Chassez le naturel, il revient au galop !

12 décembre 2012 par - Vue(s) d'Europe

Le verre d’eau est-il à moitié plein ou à moitié vide ? C’est la question que l’on est en droit de se poser à l’issue du débat d’orientation sur le droit d’auteur qui s’est tenu entre les commissaires européens le 5 décembre dernier à Bruxelles.
Certes, dans le plan d’action défini par la Commission pour 2013-2014, ne figure plus une réforme en profondeur de la directive de 2001 sur le droit d’auteur dans la société de l’information ni l’ajout de nouvelles exceptions. Certes, la Commission semble désormais ouverte au dialogue avec les professionnels pour envisager un avenir durable pour le droit d’auteur qui est la garantie d’une juste rémunération pour les créateurs.

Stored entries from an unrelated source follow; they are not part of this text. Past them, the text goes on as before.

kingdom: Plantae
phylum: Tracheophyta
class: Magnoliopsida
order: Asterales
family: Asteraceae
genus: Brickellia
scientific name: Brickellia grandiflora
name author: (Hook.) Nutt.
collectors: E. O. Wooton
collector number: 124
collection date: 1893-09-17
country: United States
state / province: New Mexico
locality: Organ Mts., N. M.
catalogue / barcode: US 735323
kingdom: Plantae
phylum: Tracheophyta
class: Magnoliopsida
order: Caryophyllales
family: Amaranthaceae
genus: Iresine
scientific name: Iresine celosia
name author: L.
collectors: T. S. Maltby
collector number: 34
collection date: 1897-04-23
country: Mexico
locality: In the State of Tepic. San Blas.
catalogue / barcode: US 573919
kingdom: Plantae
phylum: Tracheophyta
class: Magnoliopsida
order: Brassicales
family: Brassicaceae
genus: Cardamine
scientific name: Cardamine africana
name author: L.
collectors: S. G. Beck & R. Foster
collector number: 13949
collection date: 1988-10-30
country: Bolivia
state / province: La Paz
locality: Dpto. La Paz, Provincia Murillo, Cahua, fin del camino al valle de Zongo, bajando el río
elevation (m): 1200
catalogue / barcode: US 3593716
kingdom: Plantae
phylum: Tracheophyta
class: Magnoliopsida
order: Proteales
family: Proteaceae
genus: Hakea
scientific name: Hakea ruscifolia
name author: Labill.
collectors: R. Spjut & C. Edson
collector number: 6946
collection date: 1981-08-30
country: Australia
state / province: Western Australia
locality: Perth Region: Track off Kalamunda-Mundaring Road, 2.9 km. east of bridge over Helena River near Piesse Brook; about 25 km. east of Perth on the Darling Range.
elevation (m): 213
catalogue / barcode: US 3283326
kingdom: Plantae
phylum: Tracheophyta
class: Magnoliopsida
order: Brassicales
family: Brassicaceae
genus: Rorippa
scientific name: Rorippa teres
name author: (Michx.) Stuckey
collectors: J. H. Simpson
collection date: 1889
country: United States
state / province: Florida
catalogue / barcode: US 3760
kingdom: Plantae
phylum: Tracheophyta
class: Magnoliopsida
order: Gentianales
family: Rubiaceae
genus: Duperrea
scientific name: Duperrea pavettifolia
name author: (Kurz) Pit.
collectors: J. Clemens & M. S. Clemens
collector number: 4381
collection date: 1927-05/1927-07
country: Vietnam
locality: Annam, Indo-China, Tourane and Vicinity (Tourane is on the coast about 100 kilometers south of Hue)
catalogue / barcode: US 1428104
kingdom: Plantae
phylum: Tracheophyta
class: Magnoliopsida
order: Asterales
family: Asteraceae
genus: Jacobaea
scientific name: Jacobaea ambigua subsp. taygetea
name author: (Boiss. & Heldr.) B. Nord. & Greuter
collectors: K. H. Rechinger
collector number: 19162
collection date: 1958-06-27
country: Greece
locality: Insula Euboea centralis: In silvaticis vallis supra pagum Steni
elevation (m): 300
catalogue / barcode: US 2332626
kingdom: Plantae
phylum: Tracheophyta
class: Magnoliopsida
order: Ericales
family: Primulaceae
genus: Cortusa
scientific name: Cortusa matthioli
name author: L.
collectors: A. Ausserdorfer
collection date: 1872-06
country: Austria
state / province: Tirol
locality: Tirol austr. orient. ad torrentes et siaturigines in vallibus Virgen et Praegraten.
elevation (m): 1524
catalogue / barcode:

A l’évidence, la mobilisation réussie des 18.000 créateurs européens qui ont signé la pétition lancée par la Société des Auteurs de l’Audiovisuel (SAA) a eu une forte influence dans cette nouvelle démarche, moins va -t’en guerre, de la Commission sur le droit d’auteur.

Toutefois, elle n’a pas été suffisante pour échauder Neelie Kroes, Vice-Présidente de la Commission, en charge de notamment du Numérique, qui s’est fendue, 2 jours après cette réunion des commissaires, d’un blog très agressif à l’encontre du droit d’auteur.

Celui-ci est encore accusé de tous les maux : un anachronisme à l’heure de Facebook et Youtube (oubliant au passage qu’il y a aussi des acteurs européens comme DailyMotion) ; un facteur bloquant pour l’accès aux œuvres ; un facteur de frustration pour ceux qui regrettent la fragmentation du marché. C’est parfois même à se demander si le droit d’auteur ne serait pas non plus un peu responsable de la crise des finances publiques en Europe !

Soyons sérieux, c’est en Europe que le droit d’auteur a été créé il y a plus de 200 ans, et qu’il s’y est épanoui grâce à son adaptation permanente aux nouvelles technologies. Rien ne justifie de penser que le droit d’auteur est une anomalie à l’ère du numérique. Rappelons à Mme Kroes qui feint de l’ignorer que la SACD, par exemple, a signé des accords permettant la rémunération des auteurs sur les plateformes DailyMotion et You Tube. Rappelons-lui également que la fragmentation des marchés européens audiovisuels et cinématographiques  tient beaucoup à la diversité linguistique qui y existent et à des mécanismes de financement qui répondent à des logiques d’exclusivité et des marchés dont la cohérence est encore nationale. Rappelons-lui enfin que la SACD milite depuis des années pour une obligation d’exploitation permanente et suivie des œuvres qui obligerait les détenteurs de droits à exploiter les œuvres sur des plateformes légales, à l’issue des périodes d’exclusivité.

Céder au modernisme et au consumérisme en s’attaquant en permanence au droit d’auteur peut sans doute permettre de se sentir moderne mais cela n’en fait sûrement pas une ambition crédible pour une Europe en quête de sens, de repère et d’identité.

Bref, cette nouvelle sortie publique de Neelie Kroes a le mérite de montrer à tous les défenseurs de la culture que les promesses n’engagent que ceux qui les écoutent et que la mobilisation reste encore le moyen le plus sûr d’éviter des initiatives négatives pour la création et le droit d’auteur.